A algunos les podrá sorprender que compare los hospitales con centros educativos, no así tanto en la perspectiva de Foucault, que extraía patrones similares en cárceles, manicomios y escuelas en un fabuloso libro: Vigilar y castigar.
Cuanta conciencia de enfermedad estamos creando sin apenas darnos cuenta. Es evidente que hay centros educativos con un millar de estudiantes que albergan más diagnósticos entre ellos que otros centros con el doble de alumnado. Se me podría criticar diciéndome que depende de los factores sociales, contextuales, económicos o culturales que los caracterizan. Y es cierto que siempre defiendo un enfoque complejo y sistémico para tratar los problemas de la vida. Porque se hace indispensable realizar un buen análisis para valorar todos los aspectos que pueden estar condicionando cualquier patrón o comportamiento que se quiera estudiar. Lejos quedan los paradigmas reduccionistas, biologicistas y simplistas de los que huyo, que enfocan los asuntos cotidianos desde una hipótesis química anexada a un bastión «cerebrocentrista» que persigue las soluciones farmacológicas. Pero más allá de estos modelos, existe otro estándar personal, psicológico, inherente a la existencia de la propia persona que se expande por doquier como una reacción alérgica. Me refiero a la rápida divulgación de «conciencia patológica» que vive en simbiosis con la percepción enferma y de la enfermedad que padece una misma persona. Me explico: cualquier centro educativo contagiado de directores, jefes de estudios, jefes de departamentos de orientación, orientadores y equipos docentes que vivan en su historia biográfica problemas de «salud mental» ya sea por familiares, vástagos o incluso ellos mismos estén diagnosticados de trastornos de salud mental o incluso sin estarlo, defiendan fuertes creencias que acomoden la «enfermedad mental», incrementarán potencialmente la mirada enferma en toda la comunidad educativa. En consecuencia, se irá propagando como la peste un halo patológico y tóxico dónde su profilaxis se resumirá en una lucha entre modos de afrontamiento dolientes versus modos de afrontamiento valientes. Porque las maneras de desafiar las cuestiones y dificultades de la vida y cómo las resuelve cada uno se adaptarán a los planes curriculares programados y herramientas educativas disponibles si votas por la primera selección. Si planteo mi quehacer profesional desde protocolos haciendo uso de previs (herramienta educativa de prevención de la violencia y promoción de la convivencia) y a través de derivaciones a salud mental (USMIA); infestaré de etiquetas y diagnósticos todo lo que vea, porque actuaré en coherencia y en consonancia con mi idiosincrásica impresión de ver y sentir la vida.

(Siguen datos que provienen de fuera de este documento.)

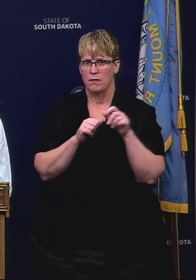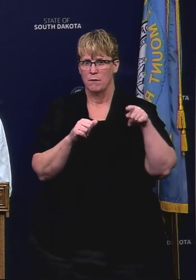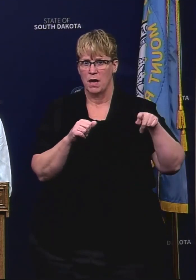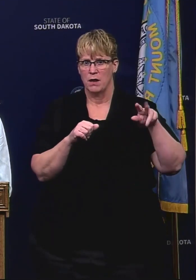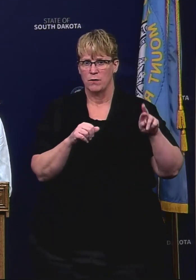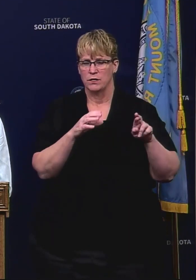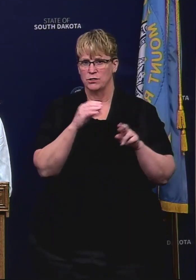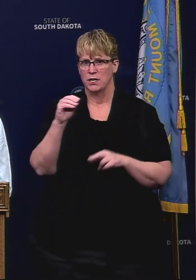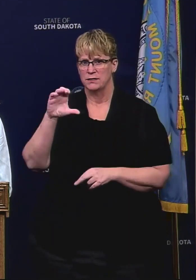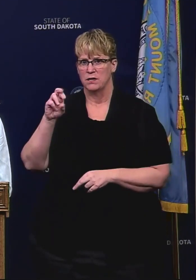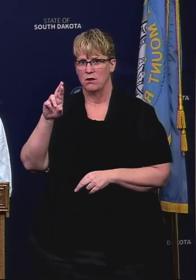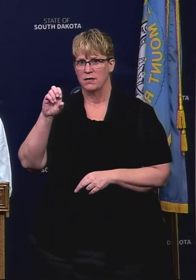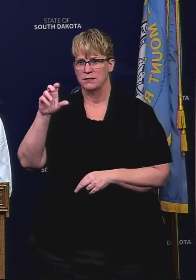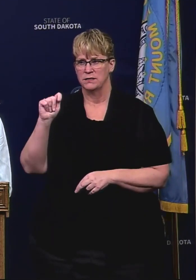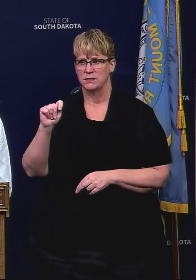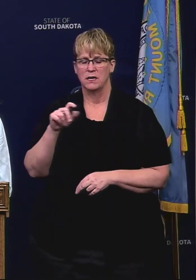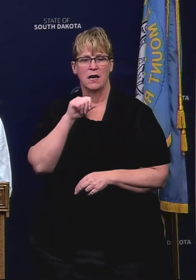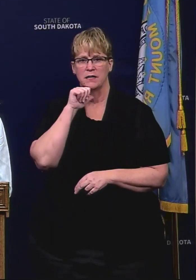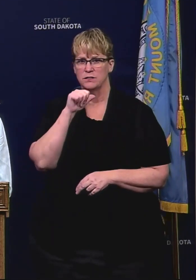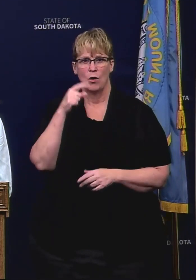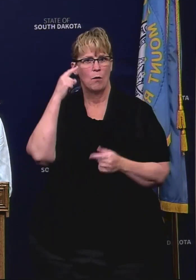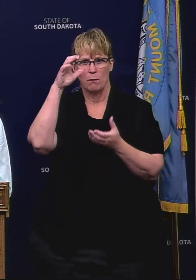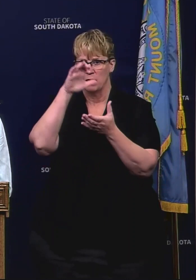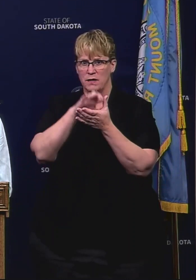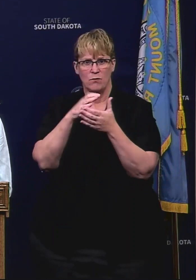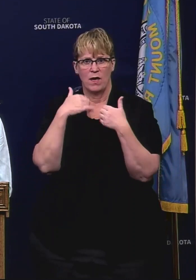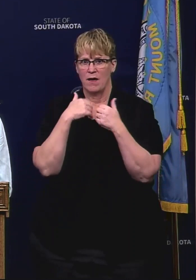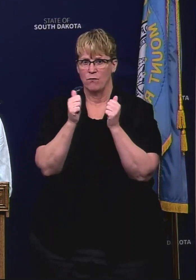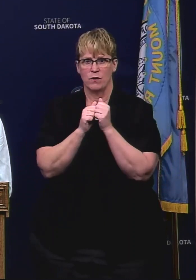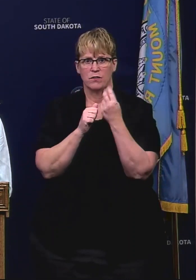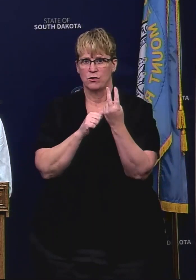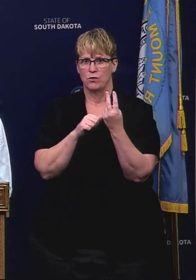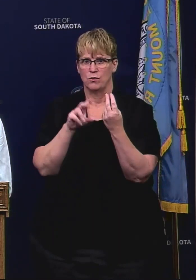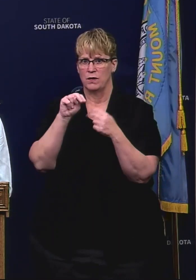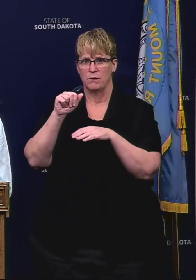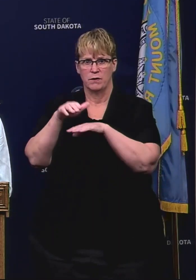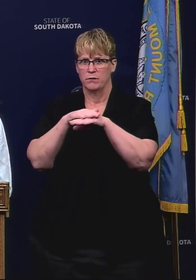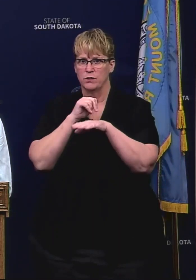i don't believe we have existing agreements in place with those two tribes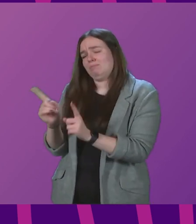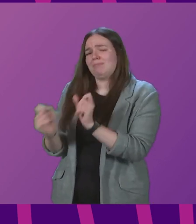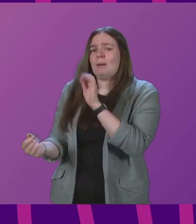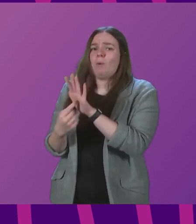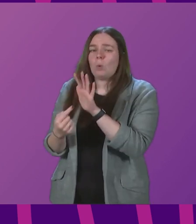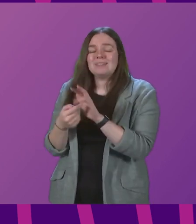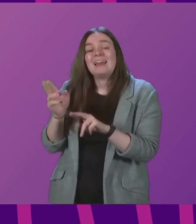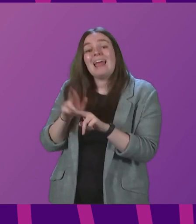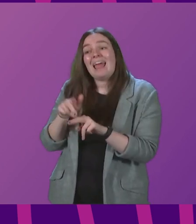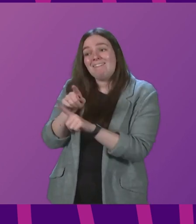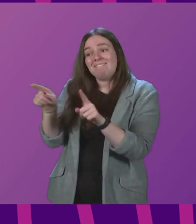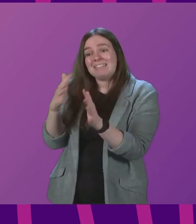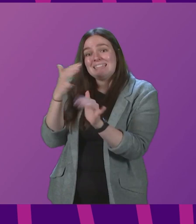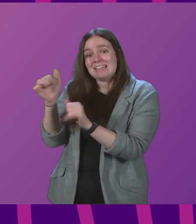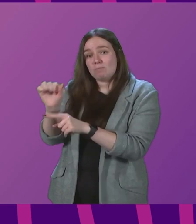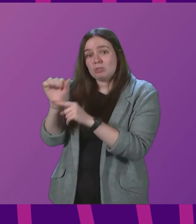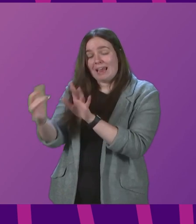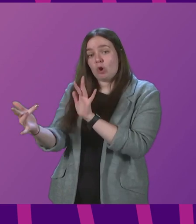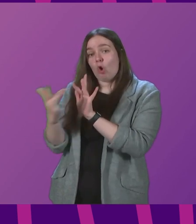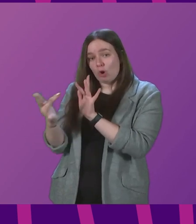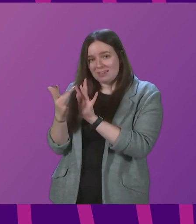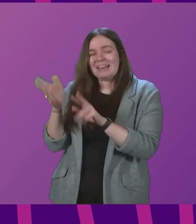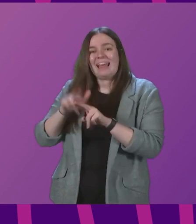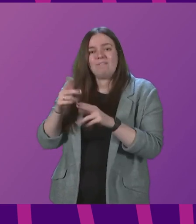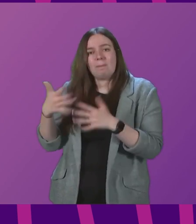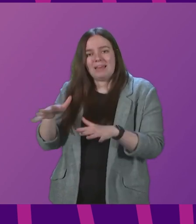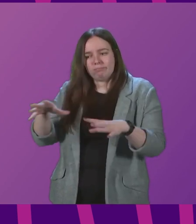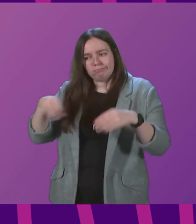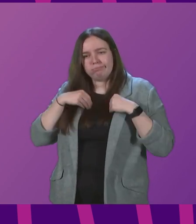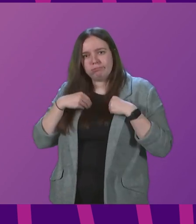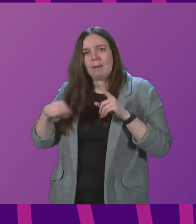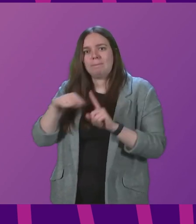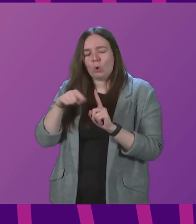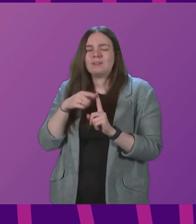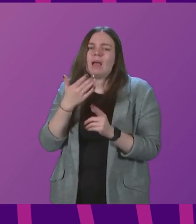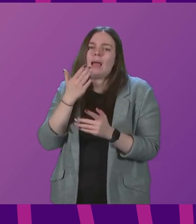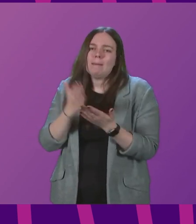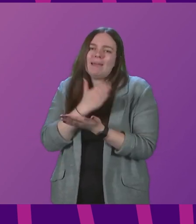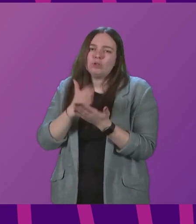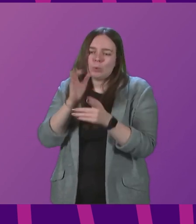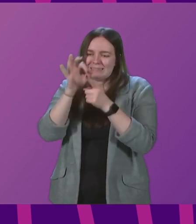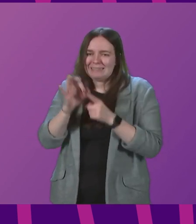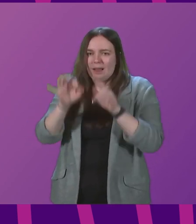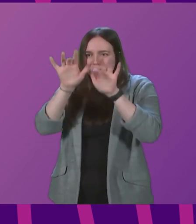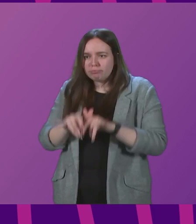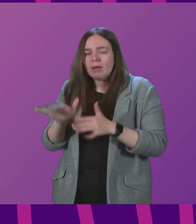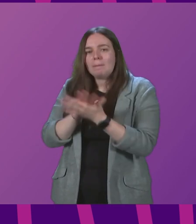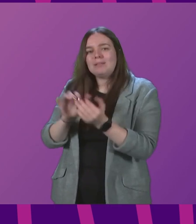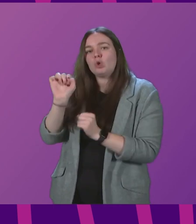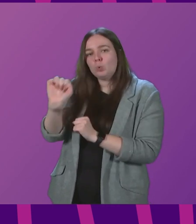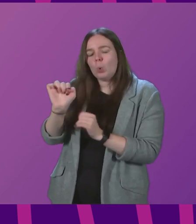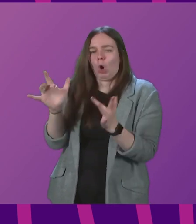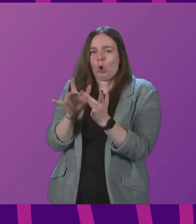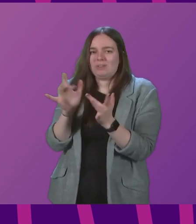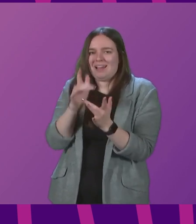If they contact you because you have tested positive, make sure you fill in the details that they will ask you for so that your contacts can be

Y si me hallo en la antípoda de esta mirada y concibo una naturalización de los problemas de la vida-sin obviar el sufrimiento y el dolor, por supuesto-, yendo al encuentro de estrategias de escucha, de comprensión multidisciplinar de las trabas, de la paciencia y rastreo de relaciones con significado, de la enseñanza de habilidades para la vida, de la potenciación de saberes de autocuidado, de implementación de registros emocionales sumados a técnicas reflexivas e inclusive, tocando el alma con acercamiento a los valores espirituales, me hallaré en una mirada menos técnica y una percepción más humana.
Vivimos atiborrados de normas, resoluciones, protocolos y guías técnicas que creemos nos facilitan el tránsito para ir ventilando los atolladeros que nos van saliendo día a día. Y cada vez vivimos más enfangados, somos menos nosotros. Perdemos más pensamiento crítico, imaginación y diálogo, nos concentramos peor y vamos minando la viveza con cada huella de rol de experto que damos…Juzgamos arduamente la burocracia, los inmensos anexos y documentos obligados a cumplimentar pero preferimos dejarnos arrastrar como Ulises y su legendario Argo por el canto de las sirenas…
No.
Ulises escogió la rebelión y no sucumbió al encantamiento de las nereidas. Hagamos un esfuerzo por mirar de frente a la vida.